Background and objective: The efficacy of budesonide/formoterol maintenance and reliever therapy (BFMRT) in asthma control is well documented in large randomized controlled trials. However, the acute reliever effects and real-life effectiveness are seldom reported.
Methods: This multicenter trial enrolled steroid-naïve, symptomatic asthmatics with baseline exhaled nitric oxide (eNO) of ≥ 40 ppb. There were 120 eligible patients who were randomized and received a dose of inhaled budesonide/formoterol 320/9 μg (lower dose budesonide/formoterol), 640/18 μg (higher dose budesonide/formoterol (HDBF)), or terbutaline (TERB) 1 mg. Inflammatory cells and mediators in induced sputum, eNO and lung function were measured at baseline and 6 h (acute phase). Subsequently, all patients used BFMRT as real-life practice for 24 weeks (maintenance phase).
Results: In the acute phase, the degree of post-treatment reduction in total eosinophil counts, interleukin-8 and matrix metalloproteinase-9 in induced sputum were significantly greater in group HDBF (vs TERB, P < 0.05).

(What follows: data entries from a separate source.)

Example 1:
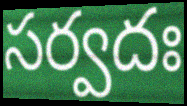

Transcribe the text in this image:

సర్వదః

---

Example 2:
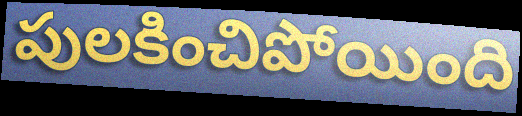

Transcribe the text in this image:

పులకించిపోయింది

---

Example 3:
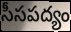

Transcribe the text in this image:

సీసపద్యం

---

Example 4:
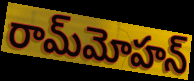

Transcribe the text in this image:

రామ్‌మోహన్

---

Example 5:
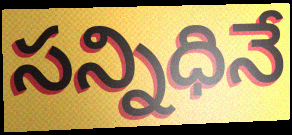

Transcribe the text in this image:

సన్నిధినేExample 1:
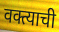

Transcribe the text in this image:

वक्त्याची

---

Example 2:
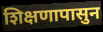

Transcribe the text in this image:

शिक्षणापासुन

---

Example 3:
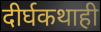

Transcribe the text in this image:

दीर्घकथाही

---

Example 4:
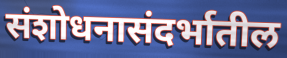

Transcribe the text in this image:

संशोधनासंदर्भातील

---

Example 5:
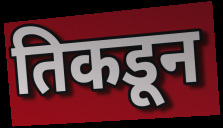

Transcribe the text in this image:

तिकडून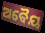
ଅବୈୟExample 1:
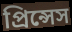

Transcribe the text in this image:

প্রিন্সেস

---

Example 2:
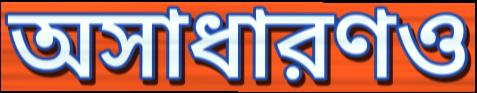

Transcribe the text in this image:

অসাধারণও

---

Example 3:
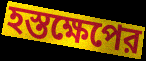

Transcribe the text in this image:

হস্তক্ষেপের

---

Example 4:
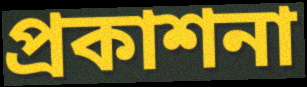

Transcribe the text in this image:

প্রকাশনা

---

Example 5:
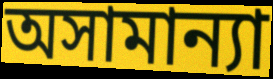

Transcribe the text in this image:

অসামান্যা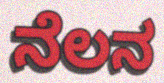
ನೆಲನ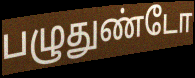
பழுதுண்டோ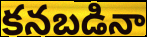
కనబడినా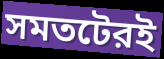
সমতটেরইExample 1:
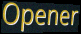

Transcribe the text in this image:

Opener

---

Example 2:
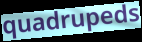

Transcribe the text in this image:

quadrupeds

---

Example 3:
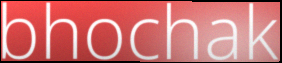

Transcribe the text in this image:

bhochak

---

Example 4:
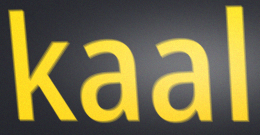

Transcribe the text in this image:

kaal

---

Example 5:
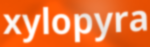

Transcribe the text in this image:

xylopyraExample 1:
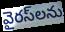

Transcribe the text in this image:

వైరస్‌లను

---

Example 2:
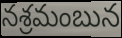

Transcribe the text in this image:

నశ్రమంబున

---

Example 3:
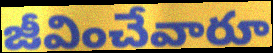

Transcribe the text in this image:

జీవించేవారూ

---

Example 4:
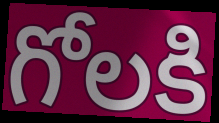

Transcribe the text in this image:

The increase in forced expiratory volume in first second (FEV1 ) in group HDBF was significantly higher (vs LDBF and TERB, P < 0.05) 3 h after dosing. In the maintenance phase, significant improvement of asthma control (presented by eNO, FEV1 and a five-item asthma control questionnaire) in real-life settings was observed at 4 weeks and sustained to the end of study. The rate of patients who followed scheduled visits declined over time (87% at week 4 and 42% at week 24).
Conclusions: Budesonide/formoterol as reliever exerts acute, dose-related anti-inflammatory effects and FEV1 improvement in symptomatic asthmatics. BFMRT is effective in asthma control. However, the decrease in long-term follow-up rate remains an issue to overcome in real-life settings.
Keywords: acute anti-inflammation; eosinophil; exhaled nitric oxide; real-life effectiveness; reliever therapy.
© 2014 Asian Pacific Society of Respirology.